Extracted entries:
☆ ☆ ☆

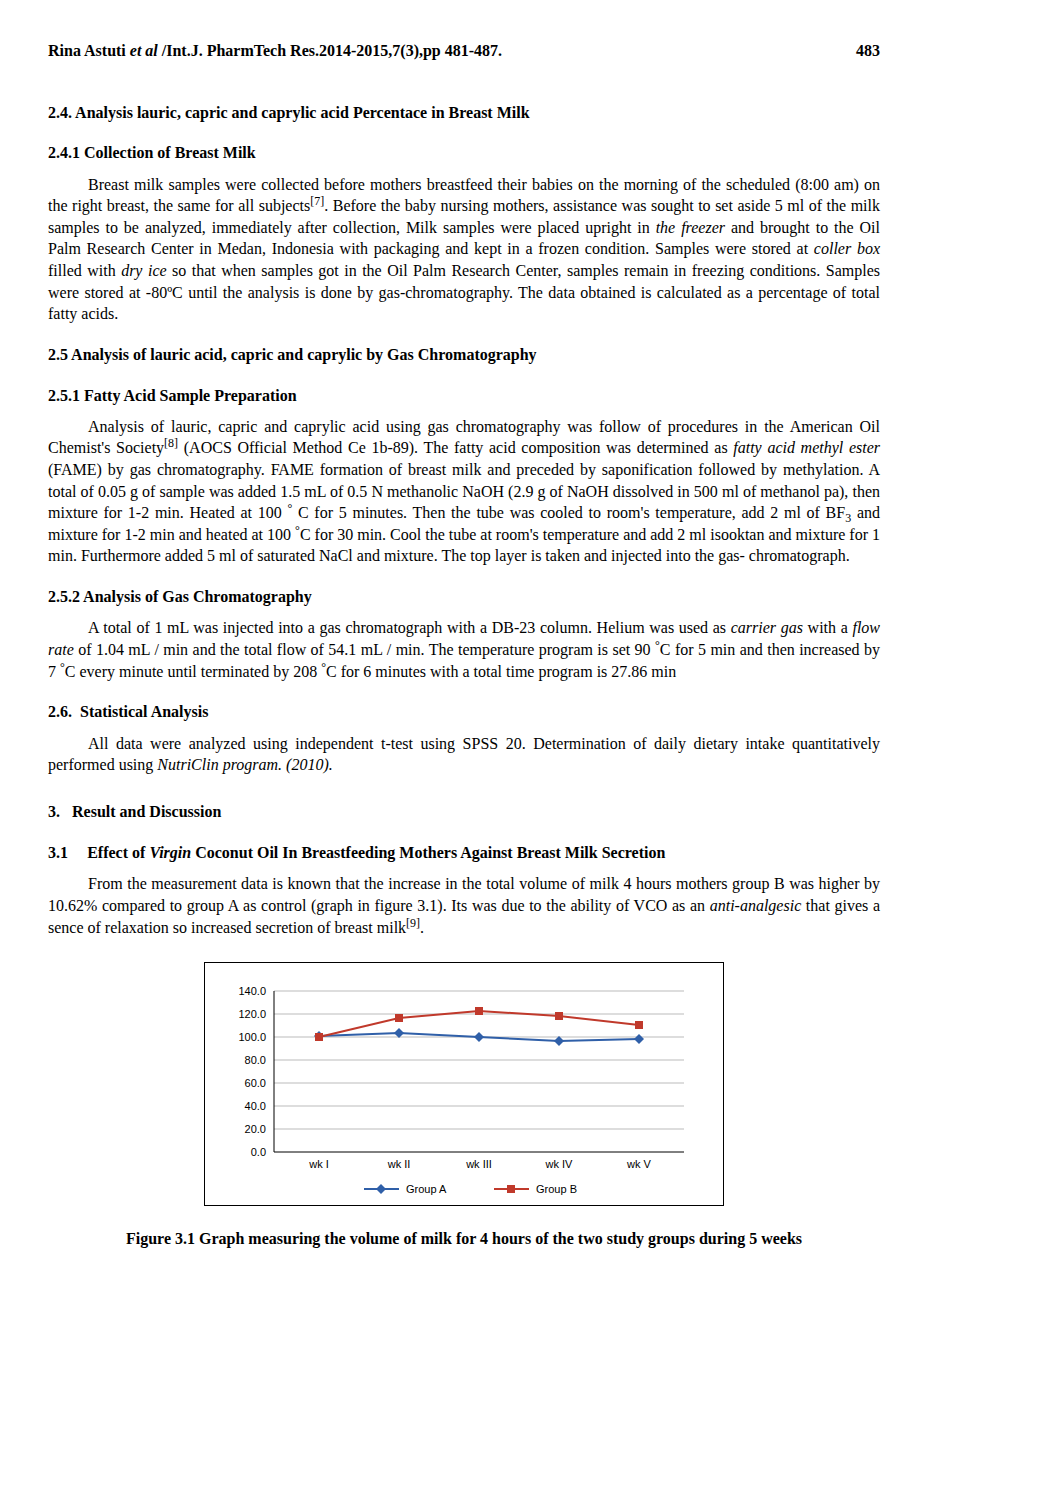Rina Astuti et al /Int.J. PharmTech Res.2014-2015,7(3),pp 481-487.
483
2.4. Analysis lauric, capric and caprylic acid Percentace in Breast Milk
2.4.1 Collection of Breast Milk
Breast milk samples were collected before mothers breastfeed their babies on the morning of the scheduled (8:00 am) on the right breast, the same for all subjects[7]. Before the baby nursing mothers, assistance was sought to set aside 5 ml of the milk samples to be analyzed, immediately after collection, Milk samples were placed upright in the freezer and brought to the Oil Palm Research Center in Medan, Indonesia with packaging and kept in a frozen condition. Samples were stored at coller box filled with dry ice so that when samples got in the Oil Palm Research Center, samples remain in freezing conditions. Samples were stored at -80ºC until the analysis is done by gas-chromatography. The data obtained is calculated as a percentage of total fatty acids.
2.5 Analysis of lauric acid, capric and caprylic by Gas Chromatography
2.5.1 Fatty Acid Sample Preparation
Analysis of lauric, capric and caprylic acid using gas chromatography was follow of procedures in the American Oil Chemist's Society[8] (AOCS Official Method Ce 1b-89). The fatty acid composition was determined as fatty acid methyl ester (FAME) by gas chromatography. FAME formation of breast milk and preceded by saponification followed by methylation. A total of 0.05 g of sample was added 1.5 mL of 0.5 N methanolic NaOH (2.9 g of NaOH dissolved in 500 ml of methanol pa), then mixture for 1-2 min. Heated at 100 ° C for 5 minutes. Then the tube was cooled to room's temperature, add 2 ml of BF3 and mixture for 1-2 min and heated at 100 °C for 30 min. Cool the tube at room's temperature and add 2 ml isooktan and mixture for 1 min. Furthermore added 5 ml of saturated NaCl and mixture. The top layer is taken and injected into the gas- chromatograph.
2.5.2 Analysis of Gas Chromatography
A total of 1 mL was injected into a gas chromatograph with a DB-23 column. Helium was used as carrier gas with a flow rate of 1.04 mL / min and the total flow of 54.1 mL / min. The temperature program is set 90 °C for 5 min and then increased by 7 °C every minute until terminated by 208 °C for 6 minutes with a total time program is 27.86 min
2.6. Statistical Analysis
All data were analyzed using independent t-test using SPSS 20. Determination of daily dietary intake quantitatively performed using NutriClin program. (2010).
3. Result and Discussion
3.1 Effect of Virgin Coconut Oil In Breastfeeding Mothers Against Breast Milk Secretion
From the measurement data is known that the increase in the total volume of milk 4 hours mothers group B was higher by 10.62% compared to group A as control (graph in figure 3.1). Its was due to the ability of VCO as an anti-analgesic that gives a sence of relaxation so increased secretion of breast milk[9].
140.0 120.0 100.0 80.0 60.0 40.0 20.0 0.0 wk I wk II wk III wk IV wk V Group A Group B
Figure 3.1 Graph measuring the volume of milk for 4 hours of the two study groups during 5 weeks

☆ ☆ ☆

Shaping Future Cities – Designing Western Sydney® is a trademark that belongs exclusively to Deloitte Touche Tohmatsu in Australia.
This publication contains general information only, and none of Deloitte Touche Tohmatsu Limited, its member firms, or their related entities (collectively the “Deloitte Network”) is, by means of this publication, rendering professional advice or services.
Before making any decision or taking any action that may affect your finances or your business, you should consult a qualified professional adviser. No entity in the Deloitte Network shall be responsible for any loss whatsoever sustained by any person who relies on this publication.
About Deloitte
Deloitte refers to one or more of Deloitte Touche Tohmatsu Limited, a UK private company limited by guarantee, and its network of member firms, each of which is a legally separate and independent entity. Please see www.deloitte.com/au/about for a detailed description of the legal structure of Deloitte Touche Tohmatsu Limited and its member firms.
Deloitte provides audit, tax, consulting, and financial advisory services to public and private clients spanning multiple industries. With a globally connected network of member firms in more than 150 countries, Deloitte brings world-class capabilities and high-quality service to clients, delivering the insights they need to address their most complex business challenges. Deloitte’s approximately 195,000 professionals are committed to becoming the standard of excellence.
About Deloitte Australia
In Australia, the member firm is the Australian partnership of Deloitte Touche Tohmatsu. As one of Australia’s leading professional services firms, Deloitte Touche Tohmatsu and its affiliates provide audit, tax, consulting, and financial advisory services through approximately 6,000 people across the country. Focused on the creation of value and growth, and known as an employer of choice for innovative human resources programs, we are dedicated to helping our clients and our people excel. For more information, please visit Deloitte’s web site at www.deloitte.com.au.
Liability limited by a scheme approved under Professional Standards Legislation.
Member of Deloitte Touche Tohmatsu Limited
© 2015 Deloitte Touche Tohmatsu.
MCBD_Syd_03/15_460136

☆ ☆ ☆

Try it:
What are the lines, exactly as written above, from the line with "Deloitte refers to" to the line with "MCBD_Syd_03/15_460136", both included? Output only those.

Solved exercise:
Deloitte refers to one or more of Deloitte Touche Tohmatsu Limited, a UK private company limited by guarantee, and its network of member firms, each of which is a legally separate and independent entity. Please see www.deloitte.com/au/about for a detailed description of the legal structure of Deloitte Touche Tohmatsu Limited and its member firms.
Deloitte provides audit, tax, consulting, and financial advisory services to public and private clients spanning multiple industries. With a globally connected network of member firms in more than 150 countries, Deloitte brings world-class capabilities and high-quality service to clients, delivering the insights they need to address their most complex business challenges. Deloitte’s approximately 195,000 professionals are committed to becoming the standard of excellence.
About Deloitte Australia
In Australia, the member firm is the Australian partnership of Deloitte Touche Tohmatsu. As one of Australia’s leading professional services firms, Deloitte Touche Tohmatsu and its affiliates provide audit, tax, consulting, and financial advisory services through approximately 6,000 people across the country. Focused on the creation of value and growth, and known as an employer of choice for innovative human resources programs, we are dedicated to helping our clients and our people excel. For more information, please visit Deloitte’s web site at www.deloitte.com.au.
Liability limited by a scheme approved under Professional Standards Legislation.
Member of Deloitte Touche Tohmatsu Limited
© 2015 Deloitte Touche Tohmatsu.
MCBD_Syd_03/15_460136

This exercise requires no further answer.